KFF binary (-kff or .kff extension)
K-mer File Format binary output. Each k-mer is stored as a 2-bit packed sequence (A=0, C=1, G=2, T=3, MSB-first) with a 4-byte big-endian count. The file is marked canonical=true and unique=true. Roughly 3–4× smaller than TSV for k=31.
KFF files can be read with kff-cpp-api or any other KFF-compatible tool.
Only k-mers with counts in [ci, cx] are written. The canonical (lexicographically smaller of forward/reverse-complement) form of each k-mer is reported.
C++ library API
tuna can be embedded directly in a C++ project
#include <tuna/tuna.hpp>
// Collect all k-mers into a map (simple)
auto kmers = tuna::count_to<31>({"genome.fa"}); // std::unordered_map<std::string, uint32_t>
// Stream k-mers through a callback (memory-efficient)

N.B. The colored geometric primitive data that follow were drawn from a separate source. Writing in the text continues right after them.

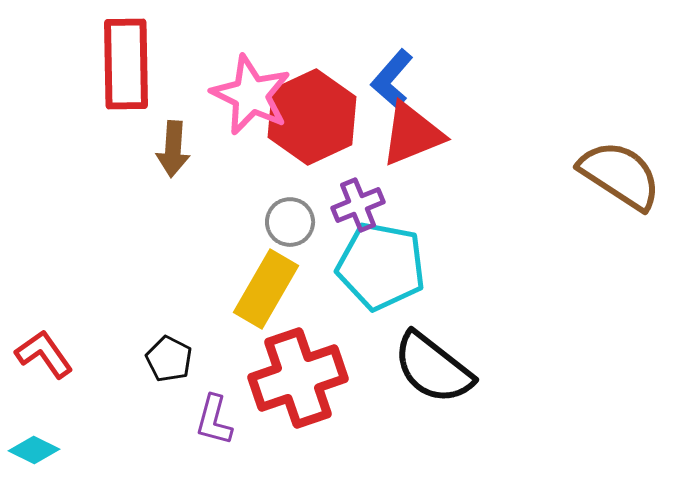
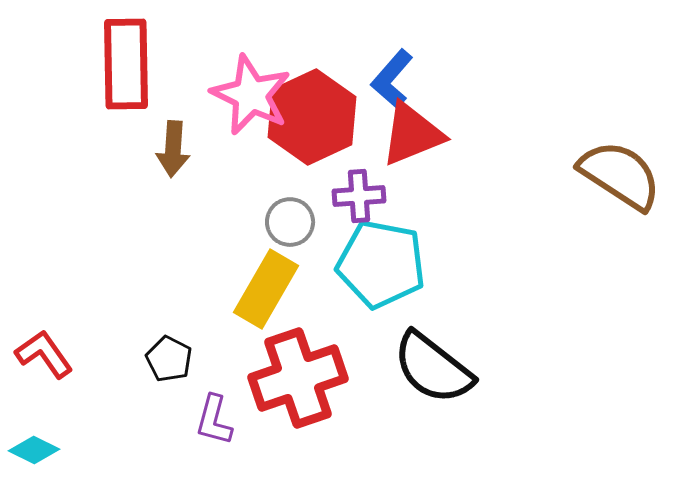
purple cross: moved 1 px right, 9 px up; rotated 18 degrees clockwise
cyan pentagon: moved 2 px up
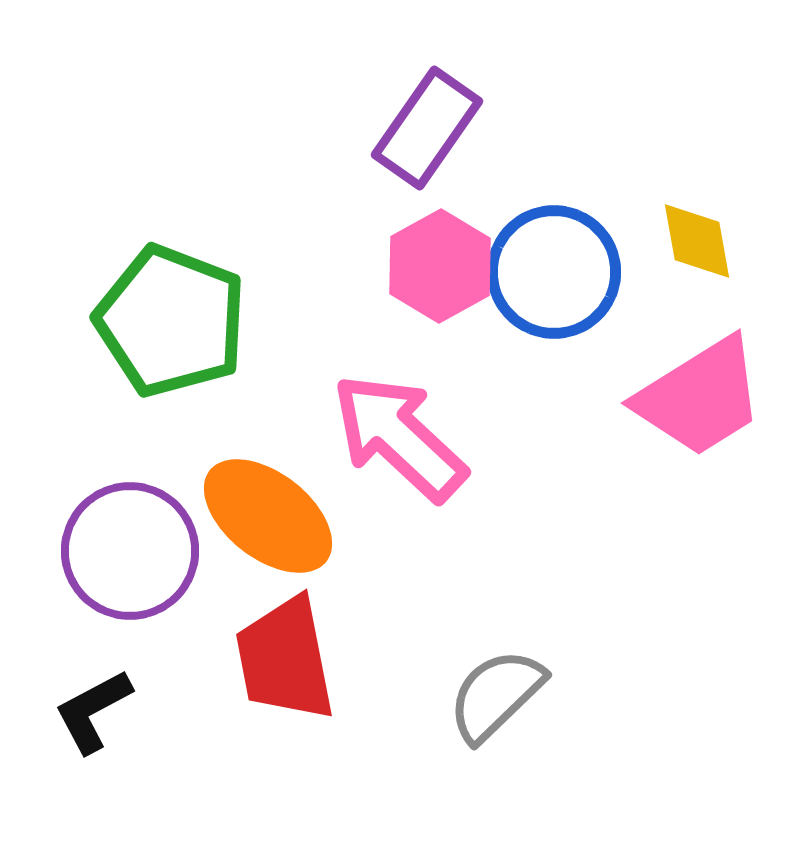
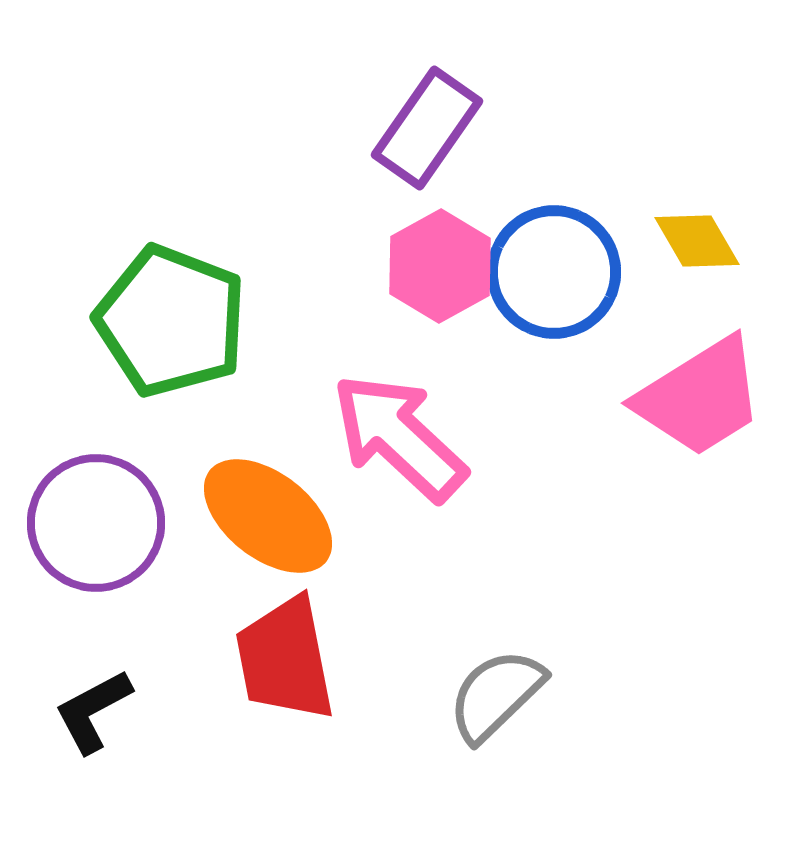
yellow diamond: rotated 20 degrees counterclockwise
purple circle: moved 34 px left, 28 px up
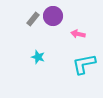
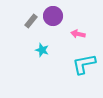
gray rectangle: moved 2 px left, 2 px down
cyan star: moved 4 px right, 7 px up
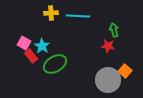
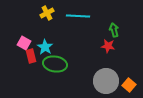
yellow cross: moved 4 px left; rotated 24 degrees counterclockwise
cyan star: moved 3 px right, 1 px down
red rectangle: rotated 24 degrees clockwise
green ellipse: rotated 40 degrees clockwise
orange square: moved 4 px right, 14 px down
gray circle: moved 2 px left, 1 px down
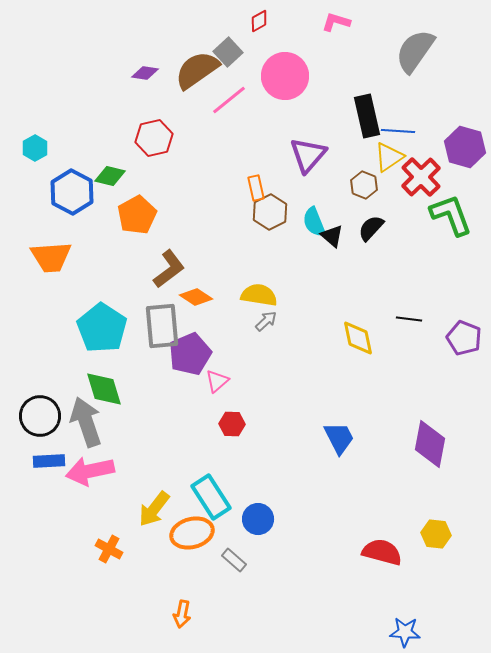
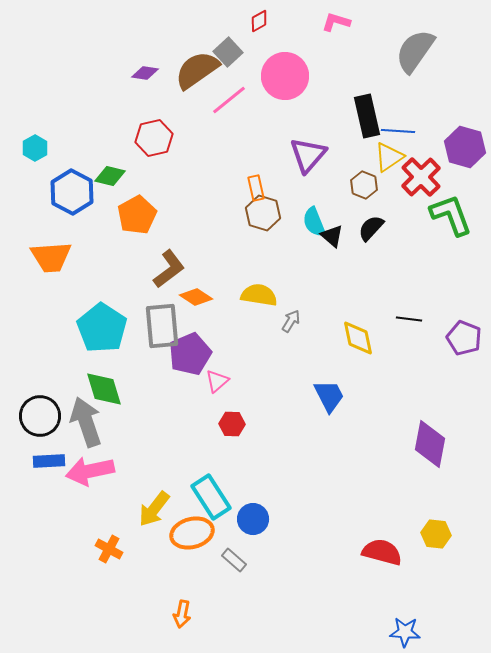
brown hexagon at (270, 212): moved 7 px left, 1 px down; rotated 16 degrees counterclockwise
gray arrow at (266, 321): moved 25 px right; rotated 15 degrees counterclockwise
blue trapezoid at (339, 438): moved 10 px left, 42 px up
blue circle at (258, 519): moved 5 px left
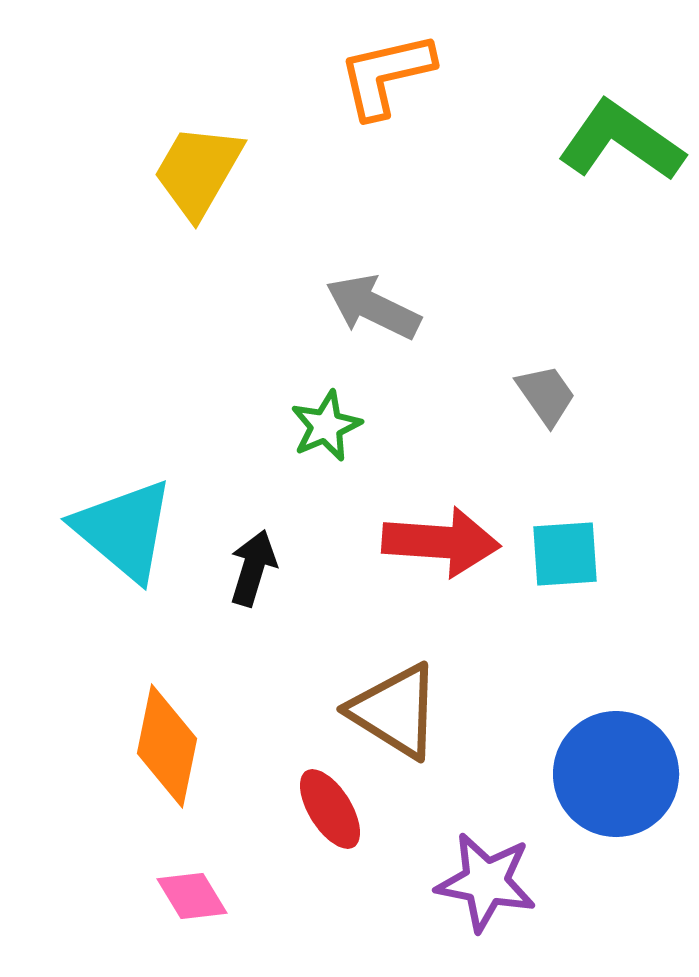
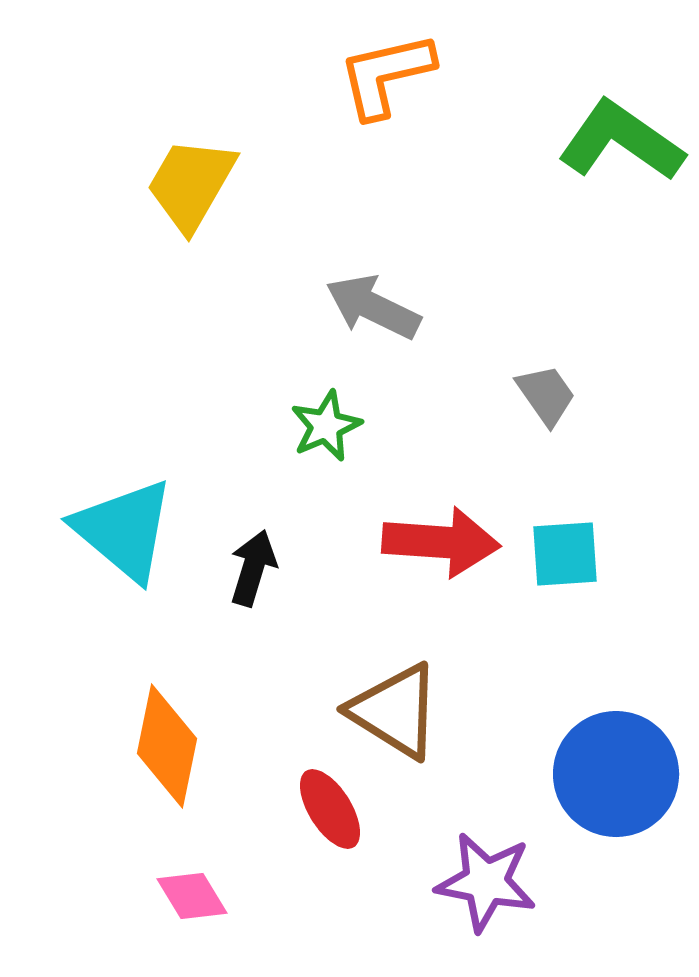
yellow trapezoid: moved 7 px left, 13 px down
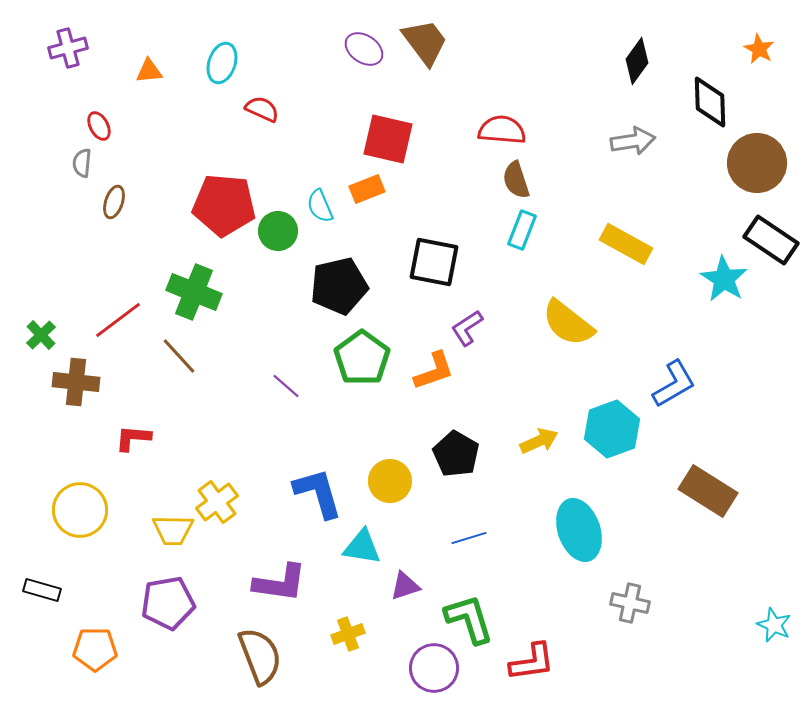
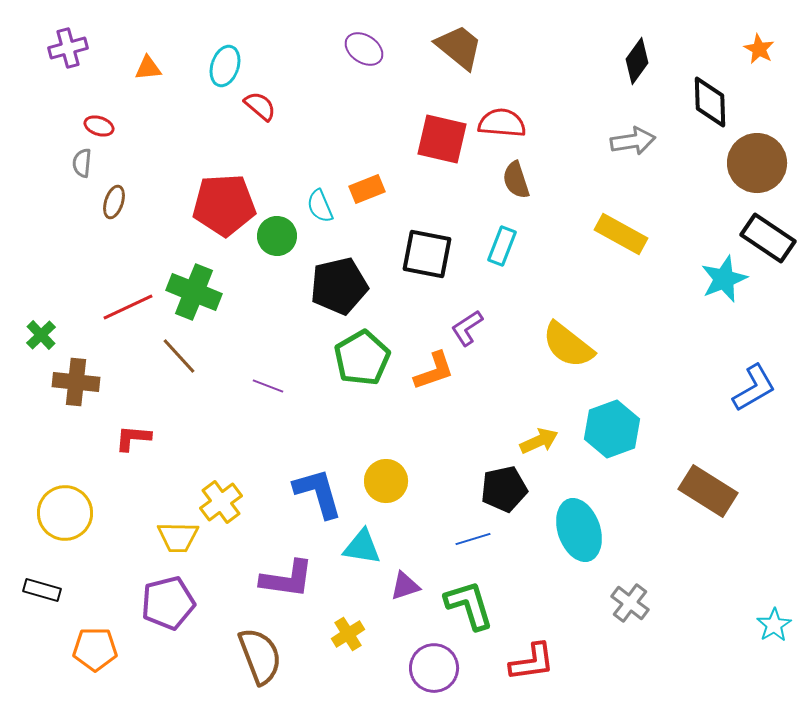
brown trapezoid at (425, 42): moved 34 px right, 5 px down; rotated 14 degrees counterclockwise
cyan ellipse at (222, 63): moved 3 px right, 3 px down
orange triangle at (149, 71): moved 1 px left, 3 px up
red semicircle at (262, 109): moved 2 px left, 3 px up; rotated 16 degrees clockwise
red ellipse at (99, 126): rotated 44 degrees counterclockwise
red semicircle at (502, 130): moved 7 px up
red square at (388, 139): moved 54 px right
red pentagon at (224, 205): rotated 8 degrees counterclockwise
cyan rectangle at (522, 230): moved 20 px left, 16 px down
green circle at (278, 231): moved 1 px left, 5 px down
black rectangle at (771, 240): moved 3 px left, 2 px up
yellow rectangle at (626, 244): moved 5 px left, 10 px up
black square at (434, 262): moved 7 px left, 8 px up
cyan star at (724, 279): rotated 18 degrees clockwise
red line at (118, 320): moved 10 px right, 13 px up; rotated 12 degrees clockwise
yellow semicircle at (568, 323): moved 22 px down
green pentagon at (362, 358): rotated 6 degrees clockwise
blue L-shape at (674, 384): moved 80 px right, 4 px down
purple line at (286, 386): moved 18 px left; rotated 20 degrees counterclockwise
black pentagon at (456, 454): moved 48 px right, 35 px down; rotated 30 degrees clockwise
yellow circle at (390, 481): moved 4 px left
yellow cross at (217, 502): moved 4 px right
yellow circle at (80, 510): moved 15 px left, 3 px down
yellow trapezoid at (173, 530): moved 5 px right, 7 px down
blue line at (469, 538): moved 4 px right, 1 px down
purple L-shape at (280, 583): moved 7 px right, 4 px up
purple pentagon at (168, 603): rotated 4 degrees counterclockwise
gray cross at (630, 603): rotated 24 degrees clockwise
green L-shape at (469, 619): moved 14 px up
cyan star at (774, 625): rotated 16 degrees clockwise
yellow cross at (348, 634): rotated 12 degrees counterclockwise
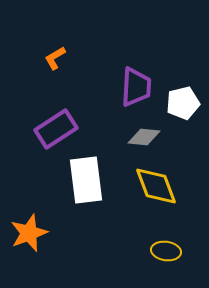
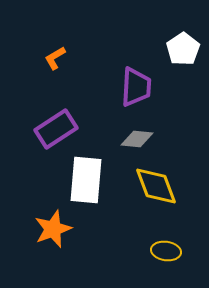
white pentagon: moved 54 px up; rotated 20 degrees counterclockwise
gray diamond: moved 7 px left, 2 px down
white rectangle: rotated 12 degrees clockwise
orange star: moved 24 px right, 4 px up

tuna::count<31>({"genome.fa"}, [](std::string_view kmer, uint32_t count) {
// called for every canonical k-mer; may run from multiple threads
});
CMake integration:
add_subdirectory(tuna) # or use FetchContent
target_link_libraries(my_target PRIVATE tuna::tuna)
For a full walkthrough: CMake setup, FetchContent, container customisation, thread safety, see the wiki: Using tuna as a library.
Benchmarks
Comparison with KMC 3.2.4, k=31, m=21, 8 threads, on a cluster node. Each row shows the median wall time over per-file runs (100 files for bacteria/metagenomes, 10 for human and Tara).
| dataset | type | tuna median | KMC median | speedup | tuna p1 | tuna p2 | |---------|------|-------------|------------|---------|---------|---------| | E. coli | genomes (plain FASTA) | 0.50 s | 1.24 s | 2.5× | 0.14 s | 0.30 s | | Salmonella | genomes (gz) | 0.47 s | 1.25 s | 2.7× | 0.12 s | 0.29 s | | Gut | metagenome assemblies (plain FASTA) | 0.23 s | 0.75 s | 3.3× | 0.07 s | 0.13 s | | Human | genomes (gz) | 134 s | 208 s | 1.5× | 42 s | 88 s | | Tara | metagenome reads (gz, 5.9 GB) | 93 s | 177 s | 1.9× | 28 s | 62 s |
tuna is consistently faster than KMC across all dataset types. Memory usage scales with unique k-mers per partition rather than total input size. KMC tends to be faster on scaling set of datasets rather than counting k-mers inside individual files.